Günün her saati kalabalığı yararak geçip durur pencereleri masal, ahşabı sıcacık, rengi kırmızı Beyoğlu tramvayları. Bu tramvaylara binip İstiklal Caddesi’ni bir uçtan bir uca turlamak bile tek başına Beyoğlu’nu sevmek için bir nedendir. O an, şanslı hissedersiniz kendinizi; ya bu şehirde yaşadığınız için, ya da bir şekilde yolunuz bu şehre düştüğü için.
Zeyrek ve Balat'ta...
*Zeyrek’te Demirhun Çeşmesi Sokak'ı ve ona paralel sokakları gezin. Çırçır Caddesi’nin eski esnaflarıyla sohbet edin. Tarihi evler, çeşmeler ve sarnıç kalıntılarına dikkatle bakın.
*Bozdoğan (Valens) Su Kemeri'nin 4.Yüzyıl'dan beri dimdik ayakta duran taşlarının yanı başındaki çayhanelerde oturup bir çay için. Açsanız, Kadınlar Pazarı’nda yan yana sıralanmış restoranların birinde Doğu lezzetlerinden tadın.

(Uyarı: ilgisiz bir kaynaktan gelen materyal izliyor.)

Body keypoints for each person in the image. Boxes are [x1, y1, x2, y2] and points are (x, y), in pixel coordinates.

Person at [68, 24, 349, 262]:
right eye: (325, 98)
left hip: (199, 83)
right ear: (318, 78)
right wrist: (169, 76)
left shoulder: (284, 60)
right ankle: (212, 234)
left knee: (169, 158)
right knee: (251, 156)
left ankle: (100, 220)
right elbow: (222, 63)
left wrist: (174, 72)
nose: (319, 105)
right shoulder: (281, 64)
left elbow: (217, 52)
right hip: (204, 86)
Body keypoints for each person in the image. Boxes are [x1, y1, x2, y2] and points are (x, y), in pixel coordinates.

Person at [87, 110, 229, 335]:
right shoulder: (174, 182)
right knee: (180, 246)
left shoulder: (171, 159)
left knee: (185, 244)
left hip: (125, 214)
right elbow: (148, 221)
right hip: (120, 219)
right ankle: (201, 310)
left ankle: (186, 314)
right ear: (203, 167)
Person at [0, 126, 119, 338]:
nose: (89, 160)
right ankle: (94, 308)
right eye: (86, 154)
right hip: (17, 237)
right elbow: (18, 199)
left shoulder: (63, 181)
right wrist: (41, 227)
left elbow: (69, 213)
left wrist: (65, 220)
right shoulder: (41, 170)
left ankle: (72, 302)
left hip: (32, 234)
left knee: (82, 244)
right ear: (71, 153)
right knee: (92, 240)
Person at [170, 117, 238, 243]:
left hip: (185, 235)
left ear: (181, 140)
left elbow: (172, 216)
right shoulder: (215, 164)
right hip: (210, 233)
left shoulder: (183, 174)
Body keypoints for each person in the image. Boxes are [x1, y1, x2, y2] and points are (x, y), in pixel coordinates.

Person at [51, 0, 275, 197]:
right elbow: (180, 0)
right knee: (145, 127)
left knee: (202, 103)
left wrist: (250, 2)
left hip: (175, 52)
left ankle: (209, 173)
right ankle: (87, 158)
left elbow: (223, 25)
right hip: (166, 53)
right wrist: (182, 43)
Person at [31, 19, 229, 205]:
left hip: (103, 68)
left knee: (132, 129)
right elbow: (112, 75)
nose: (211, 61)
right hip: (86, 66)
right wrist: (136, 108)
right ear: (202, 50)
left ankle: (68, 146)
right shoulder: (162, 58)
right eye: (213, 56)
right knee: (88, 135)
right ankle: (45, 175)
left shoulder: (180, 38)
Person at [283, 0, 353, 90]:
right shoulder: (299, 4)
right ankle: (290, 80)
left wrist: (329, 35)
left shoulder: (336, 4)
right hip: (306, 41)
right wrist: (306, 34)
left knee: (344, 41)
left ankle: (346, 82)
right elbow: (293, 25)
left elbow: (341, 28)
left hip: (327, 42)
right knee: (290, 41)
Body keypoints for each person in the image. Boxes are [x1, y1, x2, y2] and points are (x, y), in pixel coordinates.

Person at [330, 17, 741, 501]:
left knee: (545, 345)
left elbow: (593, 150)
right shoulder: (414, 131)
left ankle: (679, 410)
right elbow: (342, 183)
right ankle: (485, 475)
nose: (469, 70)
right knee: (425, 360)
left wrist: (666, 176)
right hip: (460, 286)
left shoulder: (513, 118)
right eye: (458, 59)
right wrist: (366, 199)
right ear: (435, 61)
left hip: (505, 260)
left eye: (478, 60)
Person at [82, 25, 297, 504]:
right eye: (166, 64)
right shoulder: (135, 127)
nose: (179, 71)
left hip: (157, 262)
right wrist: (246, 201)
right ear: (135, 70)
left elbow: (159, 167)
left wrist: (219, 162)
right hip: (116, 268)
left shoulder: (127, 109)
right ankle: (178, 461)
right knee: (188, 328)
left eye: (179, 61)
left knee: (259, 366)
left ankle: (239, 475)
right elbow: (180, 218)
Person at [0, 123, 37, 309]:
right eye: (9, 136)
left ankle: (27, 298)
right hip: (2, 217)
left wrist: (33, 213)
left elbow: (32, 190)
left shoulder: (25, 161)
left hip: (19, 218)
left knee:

*12.Yüzyıl’da Pantokrator Manastırı olarak, Bizans imparatoru II.Ioannis'in eşi Irini tarafından yaptırılan yapı; Molla Zeyrek Camii önündeki terastan Haliç manzaralarını seyredin.
*Balat’ta 13.Yüzyıl’da inşa edilen Moğolların Azize Meryem Kilisesi’ni ziyaret edin. Bu yapı, Osmanlı döneminde camiye çevrilmeden, Rumların ibadetine bırakılmış tek kilisedir.
Pazar günleri 11:00-16:00 arası ziyarete açık.
*Forno Balat’ın odun fırınında pişen çıtır lahmacun ve pizzalarından tadın.
*1200 Derece Cam Atölyesi’nde cam sanatının inceliklerini öğrenin.
*Fener Külhanı Sokak’ın evlerini fotoğraflayın.
*Taş fırın lezzetleri için Evin Unlu Mamulleri’ne gelin.
*Grafik ve nostaljik tabela fontlarını seviyorsanız, Klasik Tabela Atölyesi aklınızda olsun.
*Coffee Department’ta bir kahve molası verin.
*The Pill Galeri’nin güncel modern sanat sergilerini takip edin.
Eyüp’te...
*Bir Mimar Sinan eseri olan Zal Mahmut Paşa Camisi’ni ziyaret edin.
*Haliç sahilinden Eyüpsultan’a bağlanan ve Osmanlı şehzadelerinin tahta çıktıktan sonra yürüdükleri tarihi yol; Cülus Yolu’ndan geçin.
*1458’de Fatih Sultan Mehmet tarafından yaptırılan Eyüp Sultan Camii’yi gezin.
*Evliya Çelebi belgelerinde de canlılığıyla adından söz ettiren Eyüp Çarşısı’nı ve tarihi Eyüp Meydanı’ndaki oyuncakçılar çarşısını dolaşın.
Beyoğlu’nda...
*1967’den beri hizmet veren Mandabatmaz’ın taburelerinde, kurumuş asmaların altında bol köpüklü bir kahve keyfi yapın.
*19.Yüzyıl’dan kalan binaların detaylarına göz atın, önlerindeki tabelalardan bilgilerini okuyun.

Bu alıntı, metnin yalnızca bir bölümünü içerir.